Name: Anonymous 2009-08-15 22:07

>>63
It can know that strlen is pure and use that for some optimisations, but it won't step through your code to the extent required to turn the code in >>60 into non-sucking code. Rather than being ``trivial'', the sort of optimisations you have in mind are equivalent to solving the halting problem.

If it did do something like that for you, chances are you were in one of the rare situations were a C string was actually immutable (and I don't mean const char*). That's not the case in >>60.

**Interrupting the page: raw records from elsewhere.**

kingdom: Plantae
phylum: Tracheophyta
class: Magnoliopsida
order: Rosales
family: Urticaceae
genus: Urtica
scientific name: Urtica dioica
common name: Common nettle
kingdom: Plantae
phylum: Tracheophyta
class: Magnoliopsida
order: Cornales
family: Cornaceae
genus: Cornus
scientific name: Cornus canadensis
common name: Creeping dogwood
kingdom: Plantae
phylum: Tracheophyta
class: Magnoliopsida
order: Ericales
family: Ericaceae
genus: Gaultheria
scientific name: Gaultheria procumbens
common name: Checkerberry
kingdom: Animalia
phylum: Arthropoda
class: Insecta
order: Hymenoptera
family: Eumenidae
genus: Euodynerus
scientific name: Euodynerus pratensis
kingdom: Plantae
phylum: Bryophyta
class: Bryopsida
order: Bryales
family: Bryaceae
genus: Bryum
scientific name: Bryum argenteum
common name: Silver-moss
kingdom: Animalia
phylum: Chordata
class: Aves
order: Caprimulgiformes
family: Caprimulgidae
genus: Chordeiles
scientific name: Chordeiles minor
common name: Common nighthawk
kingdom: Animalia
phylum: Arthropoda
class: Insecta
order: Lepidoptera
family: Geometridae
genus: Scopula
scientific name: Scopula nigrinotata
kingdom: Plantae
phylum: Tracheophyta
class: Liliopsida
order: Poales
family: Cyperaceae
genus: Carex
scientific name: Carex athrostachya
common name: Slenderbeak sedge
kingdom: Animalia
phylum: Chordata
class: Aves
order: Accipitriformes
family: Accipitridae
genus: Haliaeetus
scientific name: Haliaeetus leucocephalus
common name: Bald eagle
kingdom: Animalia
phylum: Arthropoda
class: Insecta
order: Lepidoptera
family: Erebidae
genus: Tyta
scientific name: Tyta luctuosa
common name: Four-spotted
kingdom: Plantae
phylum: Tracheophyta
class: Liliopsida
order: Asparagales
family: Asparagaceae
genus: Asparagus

Name: Anonymous 2009-08-15 22:40

>>66
You completely misunderstand both the halting problem and this one. The difference here is that the compiler has a higher order view of the inner workings of whatever you give it. It does not have some magical black box and has to return 1 or 0 based on whether the black box halts on given input or not. It can analyze inside the black box and determine for itself.

compiler: is strlen pure? yes
compiler: will str1[i] = str2[i] ever change the invariant?
compiler: will "i" ever exceed the length of str1?
compiler: no, the invariant is bounded above by strlen(str1)
compiler: therefore str1[i] = str2[i] will never overwrite the null terminator
compiler: therefore neither strlen changes
compiler: the loop invariant must never change
compiler: i can optimize this out

Find where the halting problem is solved please.

Name: Anonymous 2009-08-15 22:57

>>67
What happens when str1 or str2 are in shared memory?

The point isn't even that you can tailor-make a compiler to deal with a specific piece of shared code; that's plainly obvious and completely irrelevant.

Name: Anonymous 2009-08-15 23:02

>>66
It can know that strlen is pure and use that for some optimisations
Yanno, I wish C was better about letting you write explicitly pure functions (and forcing them to actually be pure). I heard Ada does this with the function vs. procedure keywords, and if you use the former you can't modify anything outside of local scope.

Name: Anonymous 2009-08-15 23:22

>>68
It doesn't matter if they are in shared memory, the compiler has already determined no null terminator will get written so it doesn't really change anything, it's hardly tailor made.

Name: Anonymous 2009-08-15 23:49

>>70
If your ``optimization'' changes what an algorithm actually does, it's not an optimization. Nor is it something any compilers will actually do.

Name: Anonymous 2009-08-15 23:49

>>70
What? What if you put a null-terminator before the current one?

Name: Anonymous 2009-08-16 0:48

nomatter what strlen optimisations are offered by the compiler, there is still the plain fact that the code could easily be written without calls to strlen.
allow me to demonstrate. something like this would be much more efficient:
while(*str1 && *str2)
   *str1++ = *str2++;

Name: Anonymous 2009-08-16 1:52

>>73
while(*str1++ = *str2++);

Name: Anonymous 2009-08-16 2:24

>>74
buffer overflow if str1 was smaller than str2.

Name: Anonymous 2009-08-16 2:24

>>75
Minor side effect.

Name: Anonymous 2009-08-16 2:40

while (*str1 && *str1 = *str2); should be kosher.

Name: Anonymous 2009-08-16 2:49

>>77
infinite loop if neither string is empty.

Name: Anonymous 2009-08-16 2:50

(assuming you put in the parentheses so it even compiles)

Name: Anonymous 2009-08-16 2:56

>>78
What's that even supposed to mean?

Name: Anonymous 2009-08-16 3:03

>>78
Well, obviously I forgot the ++, didn't I? Don't be dense.

>>79
It's odd that the parser can't make sense of that, since there's really only one way to parse that so that you end up with an assignment to an lvalue.